Ayurveda, the traditional system of medicine in India, also uses the tongue as health indicator. A whitish tongue indicates a specific sort of imbalance and mucus accumulation and any sort of fur or coating may indicate the presence of toxins in the stomach, and small or large intestines. In fasting, the ideal is to fast until the tongue returns to a normal, healthy pink color, ostensibly meaning that the cleansing and rebuilding process is completed. Unfortunately, this usually does not happen in a conveniently pre-determined three- or five-day period. While it varies from individual to individual and from fast to fast, I doubt ten days will do it for most people either. All I know is that I don't have the gumption or wherewithal to push myself beyond what I set out to do this time around. Maybe I'll give it a shot in the Fall or next Spring. In the meantime, I've got a tongue scraper, and I take heart in the fact that that my nasty looking tongue is a sign that what I'm doing is not in vain.
I am really starting to get bored with my diet, though. Today M. sent me a recipe for Tuscan Bean Soup. She's also fasting and though she's only on Day 2, she's already planning what she's gonna make as her first meal. Since I will be easing into it with the raw food part of my 21-days, I don't have as much to be excited about. However, I think anything that doesn't have lemon or lime in it will make my day.

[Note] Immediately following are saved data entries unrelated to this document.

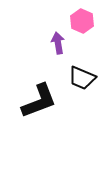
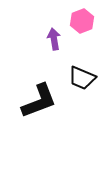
pink hexagon: rotated 15 degrees clockwise
purple arrow: moved 4 px left, 4 px up
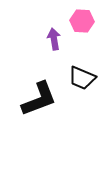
pink hexagon: rotated 25 degrees clockwise
black L-shape: moved 2 px up
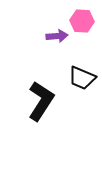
purple arrow: moved 3 px right, 3 px up; rotated 95 degrees clockwise
black L-shape: moved 2 px right, 2 px down; rotated 36 degrees counterclockwise
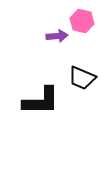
pink hexagon: rotated 10 degrees clockwise
black L-shape: rotated 57 degrees clockwise
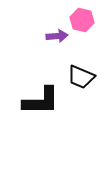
pink hexagon: moved 1 px up
black trapezoid: moved 1 px left, 1 px up
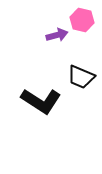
purple arrow: moved 1 px up; rotated 10 degrees counterclockwise
black L-shape: rotated 33 degrees clockwise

I still feel great though. Yesterday I walked up to the Haight and back—about a 4-mile jaunt—during the day. I brought the juice with me, so I was fine. By the time I got home I was very tired—tired but not weak. Later in the evening I had to talk myself into spending half an hour stretching, but I'm glad I did as I discovered my hamstrings were extremely tight.
Unfortunately I'd run out of syrup, so I had even less of the mix yesterday than I'd had the preceeding day, and that's a trend I do not want to continue. I'm sure it contributed to my mini-nervous breakdown, although I didn't have as much as I would have liked today either. I think I've had about 40 oz., the past few days. I'd like to stay more around the 50 oz. mark, more for my head than for the rest of my body. As time goes on, it does freak me out that I'm surviving so well on next to nothing. For the Western mind, this just does not compute. I think most people are raised to believe that the human body starves to death in a relatively short period of time. It's a bit of mind fuck to realize that you can live extremely well for a period of time on a few pinches of hot pepper, three or four of lemons and a quarter cup of tree sap a day.